Nature and Scope of Business Markets

Like final consumers, an organization purchases products to fill needs. However, its primary need—meeting the demands of its own customers—is similar from organization to organization. A manufacturer buys raw materials to create the company’s product, while a wholesaler or retailer buys products to resell. Companies also buy services from other businesses. Institutional purchases such as government agencies and nonprofit organizations buy things to meet the needs of their constituents.

 Business buying decisions, while handled by individuals, occur in the context of formal organizations. Environmental, organizational, and interpersonal factors are among the many influences in B2B markets. Budget, cost, and profit considerations all play parts in business buying decisions. In addition, the organizational buying process typically involves complex interactions among many people. An organization’s goals must also be considered in the organizational buying process.

 The B2B market is diverse. Transactions can range from orders as small as a box of paper clips or copy machine toner for a home-based business to deals as large as thousands of parts for an automobile manufacturer or massive turbine generators for an electric power plant. Businesses are also big purchasers of services, such as telecommunications, computer consulting, and transportation services.

Four major categories define the business market:

1) The commercial market

2) Trade industries

3) Government organizations

4) Institutions.

Business markets are markets for products and services, local to international, bought by businesses, government bodies, and institutions (such as hospitals) for incorporation (for example, ingredient materials or components), for consumption (for example, process materials, office supplies, consulting services), for use (for example, installation or equipment) or for resale . . .

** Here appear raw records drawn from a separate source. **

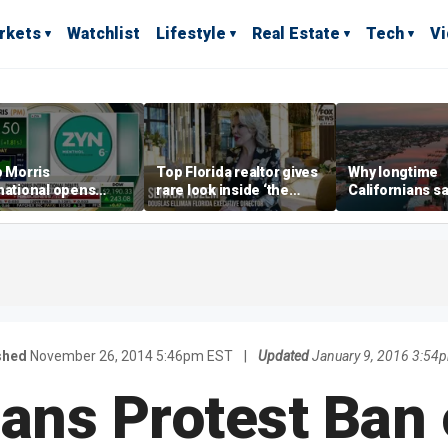
rkets
Watchlist
Lifestyle
Real Estate
Tech
V
p Morris
Top Florida realtor gives
Why longtime
national opens
rare look inside ‘the
Californians sa
ive Colorado
most prestigious
Gulf Coast is 's
us as smoke-free
address’ for billionaires
ness expands
right now
shed
November 26, 2014 5:46pm EST
|
Updated
January 9, 2016 3:54
ans Protest Ban 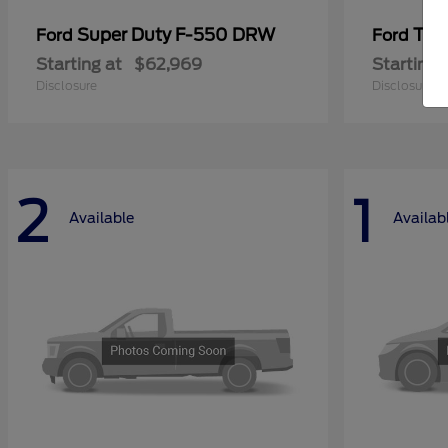
Super Duty F-550 DRW
Tra
Ford
Ford
Starting at
$62,969
Starting 
Disclosure
Disclosure
2
1
Available
Availab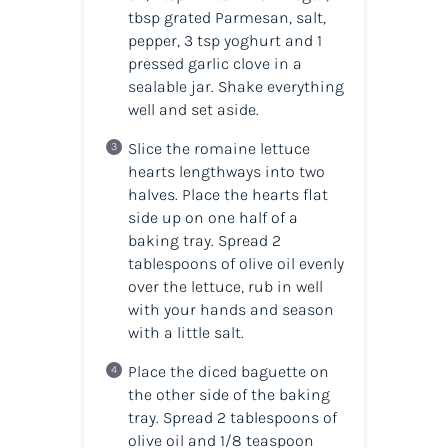
tbsp grated Parmesan, salt,
pepper, 3 tsp yoghurt and 1
pressed garlic clove in a
sealable jar. Shake everything
well and set aside.
Slice the romaine lettuce
hearts lengthways into two
halves. Place the hearts flat
side up on one half of a
baking tray. Spread 2
tablespoons of olive oil evenly
over the lettuce, rub in well
with your hands and season
with a little salt.
Place the diced baguette on
the other side of the baking
tray. Spread 2 tablespoons of
olive oil and 1/8 teaspoon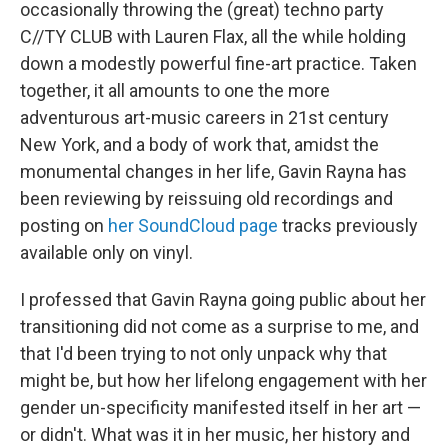
occasionally throwing the (great) techno party
C//TY CLUB with Lauren Flax, all the while holding
down a modestly powerful fine-art practice. Taken
together, it all amounts to one the more
adventurous art-music careers in 21st century
New York, and a body of work that, amidst the
monumental changes in her life, Gavin Rayna has
been reviewing by reissuing old recordings and
posting on
her SoundCloud page
tracks previously
available only on vinyl.
I professed that Gavin Rayna going public about her
transitioning did not come as a surprise to me, and
that I'd been trying to not only unpack why that
might be, but how her lifelong engagement with her
gender un-specificity manifested itself in her art —
or didn't. What was it in her music, her history and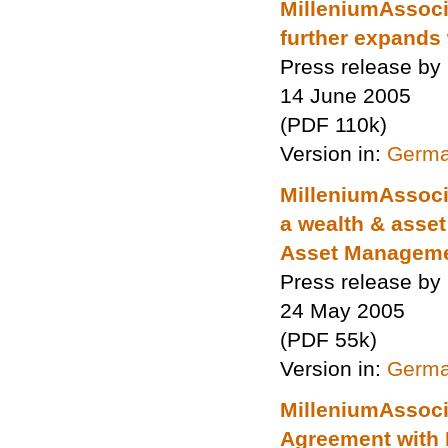
MilleniumAssoci
further expands 
Press release by
14 June 2005
(PDF 110k)
Version in:
Germ
MilleniumAssoci
a wealth & asse
Asset Manageme
Press release by
24 May 2005
(PDF 55k)
Version in:
Germ
MilleniumAssoci
Agreement with 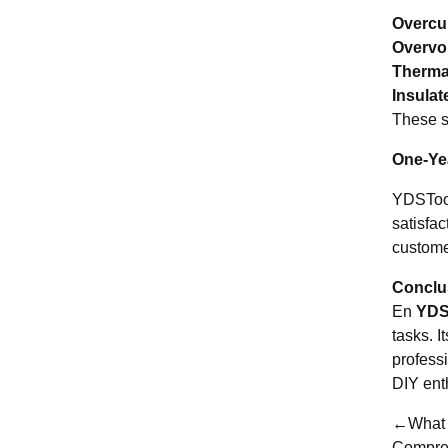
Overcur
Overvol
Therma
Insulat
These s
One-Yea
YDSTool
satisfa
custome
Conclus
En
YDS
tasks. I
profess
DIY ent
←What a
Compre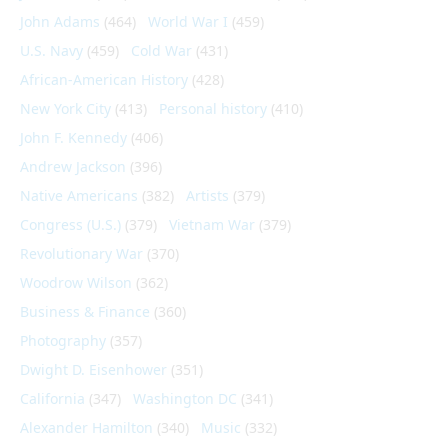
John Adams
(464)
World War I
(459)
U.S. Navy
(459)
Cold War
(431)
African-American History
(428)
New York City
(413)
Personal history
(410)
John F. Kennedy
(406)
Andrew Jackson
(396)
Native Americans
(382)
Artists
(379)
Congress (U.S.)
(379)
Vietnam War
(379)
Revolutionary War
(370)
Woodrow Wilson
(362)
Business & Finance
(360)
Photography
(357)
Dwight D. Eisenhower
(351)
California
(347)
Washington DC
(341)
Alexander Hamilton
(340)
Music
(332)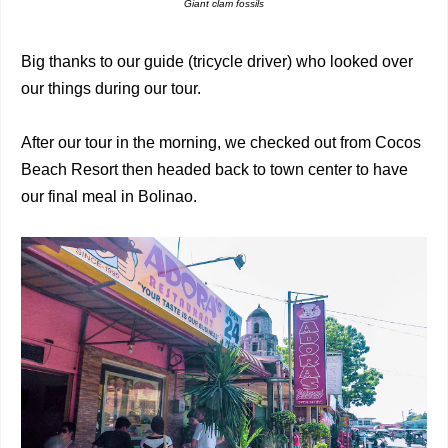
Giant clam fossils
Big thanks to our guide (tricycle driver) who looked over
our things during our tour.
After our tour in the morning, we checked out from Cocos
Beach Resort then headed back to town center to have
our final meal in Bolinao.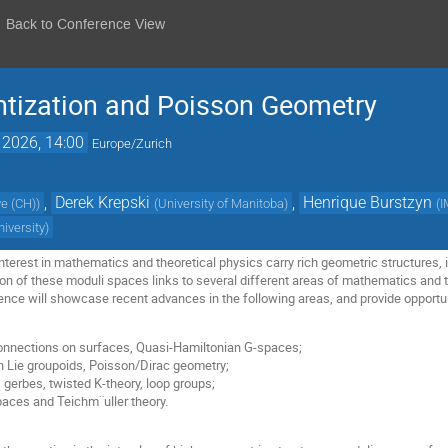
Back to Conference View
ntization and Poisson Geometry
 2026, 14:00
Europe/Zurich
,
Derek Krepski
,
Henrique Burstzyn
ve (CH)
)
(
University of Manitoba
)
(
I
iversity
)
terest in mathematics and theoretical physics carry rich geometric structures, 
tion of these moduli spaces links to several different areas of mathematics and th
nce will showcase recent advances in the following areas, and provide opportunit
connections on surfaces, Quasi-Hamiltonian G-spaces;
n Lie groupoids, Poisson/Dirac geometry;
 gerbes, twisted K-theory, loop groups;
paces and Teichm¨uller theory.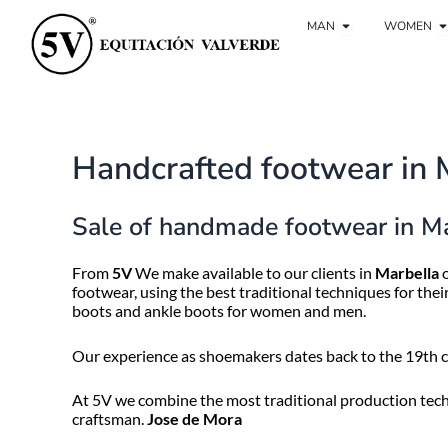
Ir
Open Man
O
al
MAN
WOMEN
contenido
Handcrafted footwear in 
Sale of handmade footwear in M
From
5V
We make available to our clients in
Marbella
o
footwear, using the best traditional techniques for the
boots and ankle boots for women and men.
Our experience as shoemakers dates back to the 19th ce
At 5V we combine the most traditional production techn
craftsman.
Jose de Mora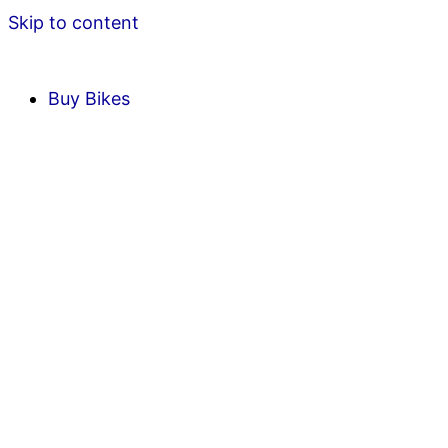
Skip to content
Buy Bikes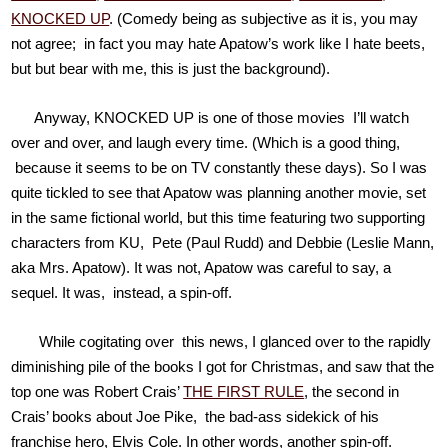
KNOCKED UP
. (Comedy being as subjective as it is, you may
not agree; in fact you may hate Apatow’s work like I hate beets,
but but bear with me, this is just the background).
Anyway, KNOCKED UP is one of those movies I’ll watch
over and over, and laugh every time. (Which is a good thing,
because it seems to be on TV constantly these days). So I was
quite tickled to see that Apatow was planning another movie, set
in the same fictional world, but this time featuring two supporting
characters from KU, Pete (Paul Rudd) and Debbie (Leslie Mann,
aka Mrs. Apatow). It was not, Apatow was careful to say, a
sequel. It was, instead, a spin-off.
While cogitating over this news, I glanced over to the rapidly
diminishing pile of the books I got for Christmas, and saw that the
top one was Robert Crais’
THE FIRST RULE
, the second in
Crais’ books about Joe Pike, the bad-ass sidekick of his
franchise hero, Elvis Cole. In other words, another spin-off.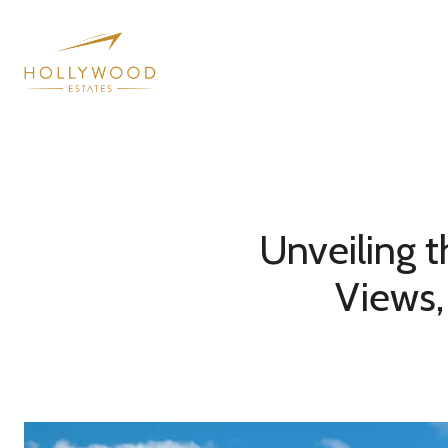
Unveiling t
Views,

The only markets not of direct interest are those dealing with products or services which are principally directed at personal use or consumption such as packaged grocery products, home appliances, or consumer banking. The factors that distinguish business marketing from consumer marketing are the nature of the customer and how that customer uses the product. In business marketing, the customers are organizations (businesses, governments, institutions).

Business firms buy industrial goods to form or facilitate the production process or use as components for other goods and services. Government agencies and private institutions buy industrial goods to maintain and deliver services to their own market: the public. Industrial or business marketing (the terms can be used interchangeably) accounts for more than half the economic activity in developed countries. More than 50 percent of all business school graduates join firms that compete directly in the business market. The heightened interest in high technology markets—and the sheer size of the business market—has spawned increased emphasis on business marketing management in universities and corporate executive training programs.